Para González, los productores no guardan las semillas por cuestiones que van de la practicidad a la economía: sale un poco más caro pero se evita mucho trabajo. “Sería interesante que se recuperara esa cultura (de guardar semillas para siguientes siembras). Hoy el productor va al consignatario que es el que le dice qué semilla le conviene y el productor no sabe qué está sembrando, salvo algunos casos de gente muy preparada”, dice.
Otra abogada, Mónica Witthaus, dedicada a la propiedad industrial señaló: “Me parece bien el enfoque de compararlo con creative commons y con software open source. De algún modo vienen a llenar un hueco entre lo legal sujeto a propiedad intelectual y lo ilegal, ya que lo que se propone es manejarse con semilla legal y no sujeta a propiedad intelectual por decisión de sus creadores”.
¿Es viable legalmente y en la práctica? “Depende de cómo se implementen los contratos y las averiguaciones previas que se hagan”, asegura Witthaus.
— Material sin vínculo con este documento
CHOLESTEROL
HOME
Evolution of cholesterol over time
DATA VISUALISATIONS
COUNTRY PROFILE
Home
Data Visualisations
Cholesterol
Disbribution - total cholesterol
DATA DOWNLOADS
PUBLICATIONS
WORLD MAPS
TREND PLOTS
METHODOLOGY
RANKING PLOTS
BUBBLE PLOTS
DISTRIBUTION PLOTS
Como fuera, más allá de artilugios y vericuetos legales, las discusiones sobre las conveniencias de corto plazo, para unos pocos o para todos, el poder de las multinacionales de la agricultura versus los pequeños productores y un posible largo plazo –que algunos llaman sustentabilidad- sigue. Entre ellos sobrevuela una pelea de fondo entre lo que se conoce como soberanía alimentaria y el peligro de los monopolios que encarecen los productos.